Data exploration requires more than one tool

The applications used every day to run businesses create and capture thousands of data points every second. As a result, there is a deep treasure trove of information buried in these systems…but not a lot of resources or skills to analyze it all.

Fortunately, there has been a ton of innovation in the BI technology space, making it easier for data consumers to now create their own reports and dashboards. This means they can get answers to some of their recurring questions without waiting for an inundated data scientist or analyst to find space in their project queue. In other words, they’ve now got their very own IKEA of business analytics at their fingertips.

What’s also great about self-serve analytics is that it allows consumers to create their own reports within the boundaries set by experts. When data analysts are freed from creating and maintaining BI dashboards and spreadsheets for data consumers, they’re able to use their time and skills towards putting the correct guardrails in the self-serve software. This will minimize problems that come from using the wrong data, but it does limit the scope of inquiry…and that means some insights go unseen.

This leads us to the custom solution that complements self-serve data work: AI-guided analytics. Platforms like Virtualitics give analysts the ability to dive deeper into data and find insights that will set your business apart. Deep exploration of complex data does require advanced analytic skills, but by leveraging AI-powered Intelligent Exploration solutions, data analysts can become stronger strategic advisors.

3 benefits of AI-guided data exploration

Some influencers believe the data analyst role will be made extinct by self-service analytics…but it’s not. A house decked out entirely in IKEA furniture may function, but it will still have those odd nooks and crannies that require a different solution to reach the home’s full potential.

This is why organizations that reduce their analyst teams in the sole pursuit of analytic solutions that are using AI to facilitate self-service reports and dashboards risk going backward. Not just because the consequences get real when consumers use the wrong data for business decisions, but also because you’ll miss strategic opportunities if your analysts aren’t empowered to go searching for big business-changing insight.

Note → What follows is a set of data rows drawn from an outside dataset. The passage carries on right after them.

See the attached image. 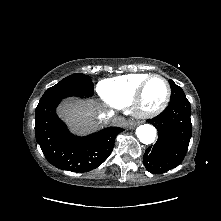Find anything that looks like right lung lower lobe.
I'll return each instance as SVG.
<instances>
[{"label": "right lung lower lobe", "mask_w": 221, "mask_h": 221, "mask_svg": "<svg viewBox=\"0 0 221 221\" xmlns=\"http://www.w3.org/2000/svg\"><path fill=\"white\" fill-rule=\"evenodd\" d=\"M66 97L39 102L35 112L36 140L46 159L55 167L72 172L90 171L109 157L122 129L109 127L85 137L71 134L56 114L57 105Z\"/></svg>", "instance_id": "right-lung-lower-lobe-1"}]
</instances>
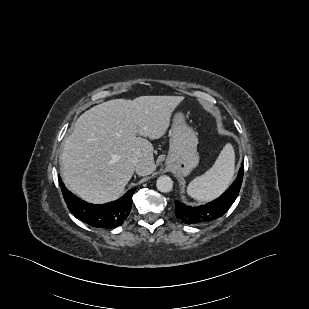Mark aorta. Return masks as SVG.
Segmentation results:
<instances>
[{
	"label": "aorta",
	"instance_id": "aorta-1",
	"mask_svg": "<svg viewBox=\"0 0 309 309\" xmlns=\"http://www.w3.org/2000/svg\"><path fill=\"white\" fill-rule=\"evenodd\" d=\"M156 186L160 192L168 193L173 188V181L169 176L163 175L157 179Z\"/></svg>",
	"mask_w": 309,
	"mask_h": 309
}]
</instances>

Opportunities like improved reporting, strategic decisions, and accurate root cause analyses.

1. Improved reports

Sorting through all the data to find important signals requires skills and tools that are beyond the reach of the typical data analyst. This leads to reports that are lacking in valuable information, and without the right solution, an analyst doesn’t know to look for the missing insight. With Intelligent Exploration platforms, AI does a lot of the heavy lifting of sorting through wide and complex datasets. Virtualitics uses machine learning to instantly pull out the features from your data that are driving results and impacting success.

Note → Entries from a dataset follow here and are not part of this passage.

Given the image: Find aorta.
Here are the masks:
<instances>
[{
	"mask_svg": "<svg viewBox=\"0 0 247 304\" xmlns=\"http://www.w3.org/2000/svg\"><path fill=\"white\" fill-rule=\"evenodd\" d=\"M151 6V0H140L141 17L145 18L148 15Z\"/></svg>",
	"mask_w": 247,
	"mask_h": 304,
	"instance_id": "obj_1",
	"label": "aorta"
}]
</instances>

This can be a game-changing capability for organizations that rely on equipment to stay operational. Reports that help identify weakening machinery before it breaks or fails, while also keeping users aware of resource constraints and inventory, are key to minimizing downtime.

2. Strategic decisions

Multidimensional data often goes untapped because analysts can’t explore it and data science teams don’t have the bandwidth to use code to find the information and attempt to apply a visualization that would adequately communicate it. Virtualitics makes it easy to visualize and compare all this complex data and also automatically generates insights from it for analysts.

Imagine a luggage retailer wants to improve its target marketing in the APAC region. It can be difficult to know where to begin to make sense of the data they have, but Virtualitics can guide a data analyst to an insight that shows a relationship between the time of day and the size of orders in this region. This leads to strategic timing to send out email offers and potentially triggers bigger orders as a result.

3. Accurate root cause analyses

Knowing where to prioritize resources can be incredibly difficult, especially when your retail operations, for example, are spread out across many different locations. Virtualitics’s exploratory environment enables analysts to do deep analysis on complex, interrelated data sets like this and use natural language to ask questions that will guide them closer to the answer. 

For example, instead of constructing a series of customer segmentation analyses trying to get to the key factors that drive sales (Is it staffing? How about inventory volume? Does store square footage make a difference?) analysts can simply ask “What’s driving sales?” Virtualitics will evaluate the entire width of the dataset and rank each feature’s importance in driving sales and generate a visualization that illustrates the top three. This enables analysts to not only see which features are truly behind sales but also which ones work in concert.  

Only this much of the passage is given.